> [What is expected] Retype the records below so that each one matches exactly.

> [Provided entries]

BEGIN

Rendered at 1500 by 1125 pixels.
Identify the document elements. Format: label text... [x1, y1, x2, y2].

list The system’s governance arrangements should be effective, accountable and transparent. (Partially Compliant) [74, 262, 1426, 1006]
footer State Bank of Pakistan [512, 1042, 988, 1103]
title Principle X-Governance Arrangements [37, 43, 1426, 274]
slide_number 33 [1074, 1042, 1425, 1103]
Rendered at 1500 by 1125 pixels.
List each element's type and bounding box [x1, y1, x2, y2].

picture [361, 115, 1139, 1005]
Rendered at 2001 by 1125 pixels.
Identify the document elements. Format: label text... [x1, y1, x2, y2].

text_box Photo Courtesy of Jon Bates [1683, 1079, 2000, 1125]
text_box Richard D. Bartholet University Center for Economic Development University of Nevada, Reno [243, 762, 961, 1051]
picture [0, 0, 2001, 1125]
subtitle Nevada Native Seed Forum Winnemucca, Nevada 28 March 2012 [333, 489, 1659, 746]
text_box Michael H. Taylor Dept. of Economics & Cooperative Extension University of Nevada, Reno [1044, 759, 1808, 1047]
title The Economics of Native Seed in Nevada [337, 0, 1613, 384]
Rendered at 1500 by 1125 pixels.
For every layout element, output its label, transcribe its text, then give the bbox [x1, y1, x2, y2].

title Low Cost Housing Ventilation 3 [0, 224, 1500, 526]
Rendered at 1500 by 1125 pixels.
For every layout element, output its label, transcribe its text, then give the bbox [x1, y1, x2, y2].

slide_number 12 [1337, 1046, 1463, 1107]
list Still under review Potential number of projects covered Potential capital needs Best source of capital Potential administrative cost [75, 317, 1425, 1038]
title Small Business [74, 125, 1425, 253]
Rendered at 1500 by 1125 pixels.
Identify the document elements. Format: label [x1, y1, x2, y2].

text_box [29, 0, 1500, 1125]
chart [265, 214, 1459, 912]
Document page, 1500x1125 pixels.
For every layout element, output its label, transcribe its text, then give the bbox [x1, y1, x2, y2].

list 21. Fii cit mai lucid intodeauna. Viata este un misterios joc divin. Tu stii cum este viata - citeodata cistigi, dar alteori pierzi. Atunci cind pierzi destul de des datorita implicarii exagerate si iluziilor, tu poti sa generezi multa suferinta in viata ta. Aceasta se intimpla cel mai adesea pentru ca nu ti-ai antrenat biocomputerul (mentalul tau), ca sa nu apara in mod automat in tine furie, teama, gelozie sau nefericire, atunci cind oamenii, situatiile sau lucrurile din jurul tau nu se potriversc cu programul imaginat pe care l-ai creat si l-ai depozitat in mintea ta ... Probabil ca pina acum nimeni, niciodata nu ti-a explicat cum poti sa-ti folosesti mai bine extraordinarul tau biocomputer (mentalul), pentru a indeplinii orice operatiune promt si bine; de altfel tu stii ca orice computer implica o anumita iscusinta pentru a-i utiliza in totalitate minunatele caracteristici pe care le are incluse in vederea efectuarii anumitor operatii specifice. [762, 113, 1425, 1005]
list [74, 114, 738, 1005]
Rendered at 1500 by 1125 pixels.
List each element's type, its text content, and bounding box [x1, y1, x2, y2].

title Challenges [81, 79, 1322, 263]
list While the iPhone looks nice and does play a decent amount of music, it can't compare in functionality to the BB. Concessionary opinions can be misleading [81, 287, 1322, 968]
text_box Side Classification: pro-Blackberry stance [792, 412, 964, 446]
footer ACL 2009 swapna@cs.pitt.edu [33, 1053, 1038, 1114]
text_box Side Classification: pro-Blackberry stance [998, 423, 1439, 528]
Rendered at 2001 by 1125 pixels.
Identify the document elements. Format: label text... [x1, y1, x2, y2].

END

> [Response for this exercise]
Rendered at 1500 by 1125 pixels.
Identify the document elements. Format: label text... [x1, y1, x2, y2].

list The system’s governance arrangements should be effective, accountable and transparent. (Partially Compliant) [74, 262, 1426, 1006]
footer State Bank of Pakistan [512, 1042, 988, 1103]
title Principle X-Governance Arrangements [37, 43, 1426, 274]
slide_number 33 [1074, 1042, 1425, 1103]
Rendered at 1500 by 1125 pixels.
List each element's type and bounding box [x1, y1, x2, y2].

picture [361, 115, 1139, 1005]
Rendered at 2001 by 1125 pixels.
Identify the document elements. Format: label text... [x1, y1, x2, y2].

text_box Photo Courtesy of Jon Bates [1683, 1079, 2000, 1125]
text_box Richard D. Bartholet University Center for Economic Development University of Nevada, Reno [243, 762, 961, 1051]
picture [0, 0, 2001, 1125]
subtitle Nevada Native Seed Forum Winnemucca, Nevada 28 March 2012 [333, 489, 1659, 746]
text_box Michael H. Taylor Dept. of Economics & Cooperative Extension University of Nevada, Reno [1044, 759, 1808, 1047]
title The Economics of Native Seed in Nevada [337, 0, 1613, 384]
Rendered at 1500 by 1125 pixels.
For every layout element, output its label, transcribe its text, then give the bbox [x1, y1, x2, y2].

title Low Cost Housing Ventilation 3 [0, 224, 1500, 526]
Rendered at 1500 by 1125 pixels.
For every layout element, output its label, transcribe its text, then give the bbox [x1, y1, x2, y2].

slide_number 12 [1337, 1046, 1463, 1107]
list Still under review Potential number of projects covered Potential capital needs Best source of capital Potential administrative cost [75, 317, 1425, 1038]
title Small Business [74, 125, 1425, 253]
Rendered at 1500 by 1125 pixels.
Identify the document elements. Format: label [x1, y1, x2, y2].

text_box [29, 0, 1500, 1125]
chart [265, 214, 1459, 912]
Document page, 1500x1125 pixels.
For every layout element, output its label, transcribe its text, then give the bbox [x1, y1, x2, y2].

list 21. Fii cit mai lucid intodeauna. Viata este un misterios joc divin. Tu stii cum este viata - citeodata cistigi, dar alteori pierzi. Atunci cind pierzi destul de des datorita implicarii exagerate si iluziilor, tu poti sa generezi multa suferinta in viata ta. Aceasta se intimpla cel mai adesea pentru ca nu ti-ai antrenat biocomputerul (mentalul tau), ca sa nu apara in mod automat in tine furie, teama, gelozie sau nefericire, atunci cind oamenii, situatiile sau lucrurile din jurul tau nu se potriversc cu programul imaginat pe care l-ai creat si l-ai depozitat in mintea ta ... Probabil ca pina acum nimeni, niciodata nu ti-a explicat cum poti sa-ti folosesti mai bine extraordinarul tau biocomputer (mentalul), pentru a indeplinii orice operatiune promt si bine; de altfel tu stii ca orice computer implica o anumita iscusinta pentru a-i utiliza in totalitate minunatele caracteristici pe care le are incluse in vederea efectuarii anumitor operatii specifice. [762, 113, 1425, 1005]
list [74, 114, 738, 1005]
Rendered at 1500 by 1125 pixels.
List each element's type, its text content, and bounding box [x1, y1, x2, y2].

title Challenges [81, 79, 1322, 263]
list While the iPhone looks nice and does play a decent amount of music, it can't compare in functionality to the BB. Concessionary opinions can be misleading [81, 287, 1322, 968]
text_box Side Classification: pro-Blackberry stance [792, 412, 964, 446]
footer ACL 2009 swapna@cs.pitt.edu [33, 1053, 1038, 1114]
text_box Side Classification: pro-Blackberry stance [998, 423, 1439, 528]
Rendered at 2001 by 1125 pixels.
Identify the document elements. Format: label text... [x1, y1, x2, y2].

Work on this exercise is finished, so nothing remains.